これらの問題が、[S-Log2]ガンマの利用から[Cine1]ガンマに換えると、小さくなります。
ここでも鍵はISO感度にあります。
私が使うα7 IIで使える[Cine1]ガンマは、ISO感度の始まりがISO200になります。ISO1600とは大違いです。露出の段の考え方でいえば、3段分低いところから始められ、F値だけでも、3段分開放して使うことができます。
これに加えて、趣味で撮影する動画ですので、露出をオートで撮影する方法を選ぶことにしました。ISO感度もオートにしてみました。
このように設定することで、露出はすべてカメラ任せになり、被写体にカメラを向け、動画のスイッチを入れるだけです。
ISO感度がISO200始まりのため、晴れた日の日中であっても、シャッター速度は、理想的な1/50秒や1/60秒に近い速度に抑えられます。
その分、F値は大きくなりますが、背景をぼかしたような画を、私は元々、動画では求めていません。むしろ、動画は、背景までしっかりピントが合っていることが好ましいように感じます。
古い映画やドラマを好んで見ますが、それらの映像の中で、背景をぼかしたような映像はほとんどお目にかかったことがないです。演技者や対象物に近づいて撮影することで、結果的にぼけることはあるでしょうけれど。
背景をぼかした映像は、ミラーレスで動画を撮る人が爆発的に増えた昨今の流行のひとつといえましょう。本来の映像表現とは異質な流行といえなくもありません。
すでに書いたように、レンズの絞りを絞って撮影されるのを好む場合、F値の小さなレンズは必要でありません。
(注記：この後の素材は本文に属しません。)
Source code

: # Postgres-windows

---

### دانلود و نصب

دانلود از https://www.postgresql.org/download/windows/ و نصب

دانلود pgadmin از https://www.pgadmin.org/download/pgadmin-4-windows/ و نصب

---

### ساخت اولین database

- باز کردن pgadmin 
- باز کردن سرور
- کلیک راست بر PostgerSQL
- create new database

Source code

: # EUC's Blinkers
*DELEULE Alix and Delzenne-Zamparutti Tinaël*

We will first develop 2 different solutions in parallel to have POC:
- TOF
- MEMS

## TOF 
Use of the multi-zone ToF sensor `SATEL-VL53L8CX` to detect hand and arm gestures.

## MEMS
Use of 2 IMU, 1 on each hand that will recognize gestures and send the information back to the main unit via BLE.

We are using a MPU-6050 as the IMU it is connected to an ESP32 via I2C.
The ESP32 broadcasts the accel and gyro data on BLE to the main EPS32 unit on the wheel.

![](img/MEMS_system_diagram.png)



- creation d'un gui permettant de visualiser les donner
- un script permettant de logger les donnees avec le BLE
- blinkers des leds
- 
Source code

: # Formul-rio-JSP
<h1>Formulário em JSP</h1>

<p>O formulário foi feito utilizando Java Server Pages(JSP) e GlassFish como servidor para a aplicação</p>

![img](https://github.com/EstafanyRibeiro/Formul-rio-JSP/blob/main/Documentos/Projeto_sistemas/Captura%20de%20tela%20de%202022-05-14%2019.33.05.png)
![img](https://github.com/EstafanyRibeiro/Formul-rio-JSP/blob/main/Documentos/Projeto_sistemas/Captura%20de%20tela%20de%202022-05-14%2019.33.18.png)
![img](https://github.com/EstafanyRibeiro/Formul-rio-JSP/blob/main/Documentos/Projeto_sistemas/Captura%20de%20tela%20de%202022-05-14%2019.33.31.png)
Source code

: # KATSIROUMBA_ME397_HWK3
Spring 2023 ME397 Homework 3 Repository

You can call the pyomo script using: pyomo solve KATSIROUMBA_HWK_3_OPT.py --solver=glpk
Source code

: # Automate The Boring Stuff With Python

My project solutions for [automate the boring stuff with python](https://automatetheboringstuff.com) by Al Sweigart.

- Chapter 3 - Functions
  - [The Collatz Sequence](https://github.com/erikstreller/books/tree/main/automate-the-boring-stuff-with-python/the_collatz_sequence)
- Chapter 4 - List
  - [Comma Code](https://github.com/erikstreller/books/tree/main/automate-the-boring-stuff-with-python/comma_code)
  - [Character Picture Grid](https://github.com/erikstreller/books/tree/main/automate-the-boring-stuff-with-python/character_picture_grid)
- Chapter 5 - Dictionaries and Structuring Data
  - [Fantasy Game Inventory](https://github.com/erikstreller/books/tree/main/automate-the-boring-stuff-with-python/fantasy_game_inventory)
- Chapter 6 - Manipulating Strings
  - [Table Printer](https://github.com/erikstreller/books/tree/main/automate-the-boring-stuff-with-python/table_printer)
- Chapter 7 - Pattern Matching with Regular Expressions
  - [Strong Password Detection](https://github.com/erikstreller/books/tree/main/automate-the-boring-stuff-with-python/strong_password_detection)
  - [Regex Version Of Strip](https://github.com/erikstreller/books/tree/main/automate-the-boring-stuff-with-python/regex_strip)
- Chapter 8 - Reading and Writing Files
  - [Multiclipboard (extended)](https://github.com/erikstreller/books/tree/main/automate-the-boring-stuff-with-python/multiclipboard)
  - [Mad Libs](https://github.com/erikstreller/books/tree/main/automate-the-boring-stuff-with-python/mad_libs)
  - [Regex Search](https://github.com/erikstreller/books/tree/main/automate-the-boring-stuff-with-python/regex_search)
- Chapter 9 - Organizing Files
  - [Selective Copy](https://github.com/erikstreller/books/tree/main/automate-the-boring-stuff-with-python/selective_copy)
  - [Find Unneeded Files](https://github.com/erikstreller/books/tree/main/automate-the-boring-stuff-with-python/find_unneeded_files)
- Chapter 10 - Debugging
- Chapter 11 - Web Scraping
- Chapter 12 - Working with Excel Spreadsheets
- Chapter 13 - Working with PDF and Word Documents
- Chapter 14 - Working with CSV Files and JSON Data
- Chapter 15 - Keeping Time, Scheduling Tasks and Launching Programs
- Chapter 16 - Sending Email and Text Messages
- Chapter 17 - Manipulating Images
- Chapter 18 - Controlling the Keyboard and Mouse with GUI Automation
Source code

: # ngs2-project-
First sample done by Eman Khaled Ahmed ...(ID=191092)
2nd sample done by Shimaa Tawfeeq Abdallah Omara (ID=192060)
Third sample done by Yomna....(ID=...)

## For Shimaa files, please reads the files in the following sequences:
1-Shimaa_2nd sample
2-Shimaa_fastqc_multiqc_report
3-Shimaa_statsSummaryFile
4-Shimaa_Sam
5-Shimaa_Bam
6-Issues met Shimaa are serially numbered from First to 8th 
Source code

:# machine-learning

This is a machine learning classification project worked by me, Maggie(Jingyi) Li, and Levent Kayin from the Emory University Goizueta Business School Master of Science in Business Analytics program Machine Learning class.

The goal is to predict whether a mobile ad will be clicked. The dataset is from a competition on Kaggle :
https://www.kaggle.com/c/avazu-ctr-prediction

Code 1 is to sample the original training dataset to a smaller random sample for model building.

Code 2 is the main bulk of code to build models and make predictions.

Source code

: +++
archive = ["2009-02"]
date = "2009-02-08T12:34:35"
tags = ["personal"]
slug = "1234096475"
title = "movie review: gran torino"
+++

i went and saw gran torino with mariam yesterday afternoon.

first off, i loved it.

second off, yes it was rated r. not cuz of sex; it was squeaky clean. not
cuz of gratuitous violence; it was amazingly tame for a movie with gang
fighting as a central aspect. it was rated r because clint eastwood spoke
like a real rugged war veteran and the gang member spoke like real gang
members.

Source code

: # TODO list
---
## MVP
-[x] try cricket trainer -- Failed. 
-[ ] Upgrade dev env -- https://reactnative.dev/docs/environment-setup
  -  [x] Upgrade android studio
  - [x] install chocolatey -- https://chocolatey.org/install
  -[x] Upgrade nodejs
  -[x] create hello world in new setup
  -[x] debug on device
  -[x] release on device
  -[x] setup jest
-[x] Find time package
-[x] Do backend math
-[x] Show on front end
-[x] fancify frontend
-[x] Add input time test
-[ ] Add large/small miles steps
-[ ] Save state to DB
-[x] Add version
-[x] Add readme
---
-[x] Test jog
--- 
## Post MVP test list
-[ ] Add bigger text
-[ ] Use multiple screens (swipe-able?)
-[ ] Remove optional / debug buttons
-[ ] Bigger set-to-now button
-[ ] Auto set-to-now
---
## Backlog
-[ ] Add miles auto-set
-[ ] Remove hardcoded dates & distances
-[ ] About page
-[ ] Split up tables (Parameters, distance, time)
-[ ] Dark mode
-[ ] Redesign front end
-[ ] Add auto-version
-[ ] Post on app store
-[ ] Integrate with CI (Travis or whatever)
私はα7 IIに、24-240ミリの10倍ズームレンズをつけて使いますが、被写体を自分の好きな焦点距離で捉えることができ、便利に感じています。
しかも、カメラボディとレンズに光学式手振れ補正機能が搭載されており、ブレが押さえられて便利です。
このようにして撮影した[Cine1]ガンマ動画は、カラコレが楽です。
私は難しいことはせず、明度と彩度、色相のために3つのノードを用意し、それぞれを、自分の望むように調整するだけです。難しいことは何もありません。
明度の調整が一番大事で、これがしっかりできれば、コントラストの調整は省くことができます。
[S-Log2]ガンマのときの明度調整のやり方を変え、ダイナミックレンジの波形は参考程度に見るだけにし、自分の眼を基準にして、調整するようになりました。
私は趣味で動画を撮影するだけですから、カラコレの次のカラーグレーディングは必要ありません。思いつきで試すこともありますが、遊びの範疇でのことです。